Tibor Kalman was born in Budapest in 1949 to a Jewish family that fled Hungary during the 1956 uprising. He grew up in Poughkeepsie, New York, and entered New York University in 1967, initially studying journalism and history. Politics pulled him in — he dropped out to work in a Cuban-solidarity brigade and later returned to take a poorly-paid in-house design job at the then-struggling Barnes & Noble bookstore, where he taught himself graphic design on the job through the 1970s.
In 1979 he left Barnes & Noble and founded M&Co with his wife Maira Kalman, deliberately cultivating a studio that would take commercial work as a means of subsidising ideas work. Through the early 1980s M&Co built a reputation on album art (Talking Heads, David Byrne, Brian Eno), restaurant and shop identities (Florent, Restaurant 44, Red Square), and a growing suspicion of graphic design as a vocation.

**Work to complete**:
#1 In the passage on Tibor Kalman, in what year did he and Maira Kalman found M&Co?
#2 Copy the passage on Tibor Kalman from "Tibor Kalman was" up to and including "as a vocation.".

Saved entries
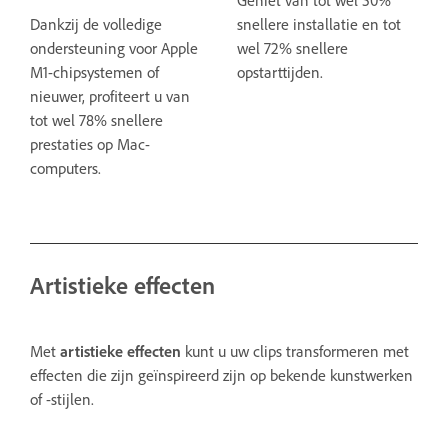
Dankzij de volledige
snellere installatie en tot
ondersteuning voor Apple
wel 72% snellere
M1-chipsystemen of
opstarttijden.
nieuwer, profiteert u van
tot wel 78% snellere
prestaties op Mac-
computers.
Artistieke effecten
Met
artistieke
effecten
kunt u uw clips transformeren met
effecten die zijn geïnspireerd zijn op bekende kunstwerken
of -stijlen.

...

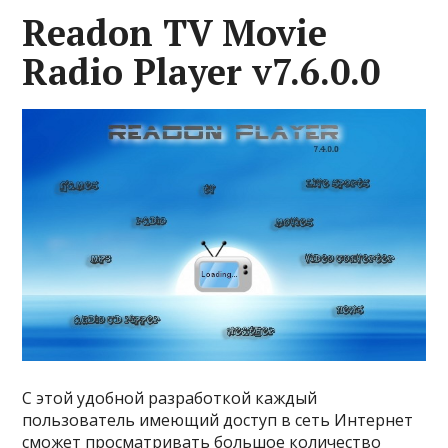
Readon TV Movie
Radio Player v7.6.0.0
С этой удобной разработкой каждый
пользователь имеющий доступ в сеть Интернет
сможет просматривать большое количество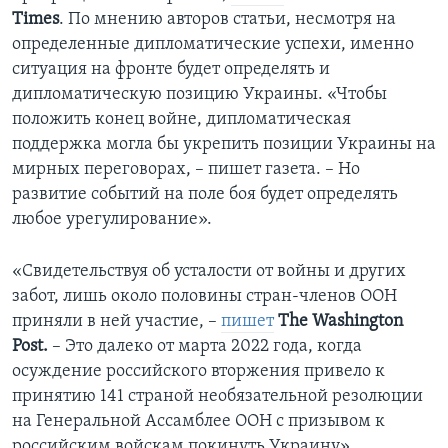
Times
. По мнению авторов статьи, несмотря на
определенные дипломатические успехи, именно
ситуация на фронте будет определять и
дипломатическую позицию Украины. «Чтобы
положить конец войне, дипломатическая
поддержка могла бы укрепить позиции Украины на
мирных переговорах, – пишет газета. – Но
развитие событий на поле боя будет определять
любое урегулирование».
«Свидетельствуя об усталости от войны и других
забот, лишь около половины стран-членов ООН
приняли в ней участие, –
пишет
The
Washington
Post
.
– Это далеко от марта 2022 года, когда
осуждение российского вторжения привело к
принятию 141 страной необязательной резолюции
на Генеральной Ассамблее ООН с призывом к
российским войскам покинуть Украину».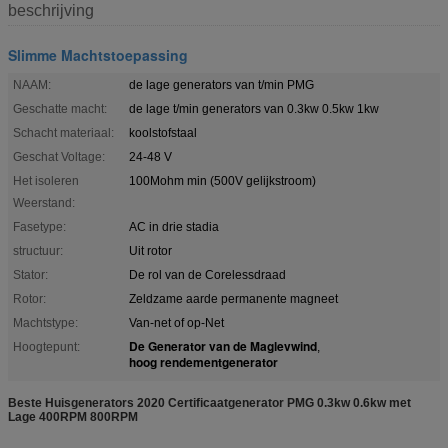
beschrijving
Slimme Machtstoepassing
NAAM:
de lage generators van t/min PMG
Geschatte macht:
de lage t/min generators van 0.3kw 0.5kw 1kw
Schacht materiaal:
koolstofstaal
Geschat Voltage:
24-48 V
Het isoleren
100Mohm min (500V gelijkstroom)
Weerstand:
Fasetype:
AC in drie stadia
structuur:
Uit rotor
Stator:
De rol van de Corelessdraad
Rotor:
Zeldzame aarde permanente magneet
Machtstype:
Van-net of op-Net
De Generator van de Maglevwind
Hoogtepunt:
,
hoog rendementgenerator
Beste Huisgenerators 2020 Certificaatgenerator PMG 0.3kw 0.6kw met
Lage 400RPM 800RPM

**Solved problems**:
#1 1979

#2
Tibor Kalman was born in Budapest in 1949 to a Jewish family that fled Hungary during the 1956 uprising. He grew up in Poughkeepsie, New York, and entered New York University in 1967, initially studying journalism and history. Politics pulled him in — he dropped out to work in a Cuban-solidarity brigade and later returned to take a poorly-paid in-house design job at the then-struggling Barnes & Noble bookstore, where he taught himself graphic design on the job through the 1970s.
In 1979 he left Barnes & Noble and founded M&Co with his wife Maira Kalman, deliberately cultivating a studio that would take commercial work as a means of subsidising ideas work. Through the early 1980s M&Co built a reputation on album art (Talking Heads, David Byrne, Brian Eno), restaurant and shop identities (Florent, Restaurant 44, Red Square), and a growing suspicion of graphic design as a vocation.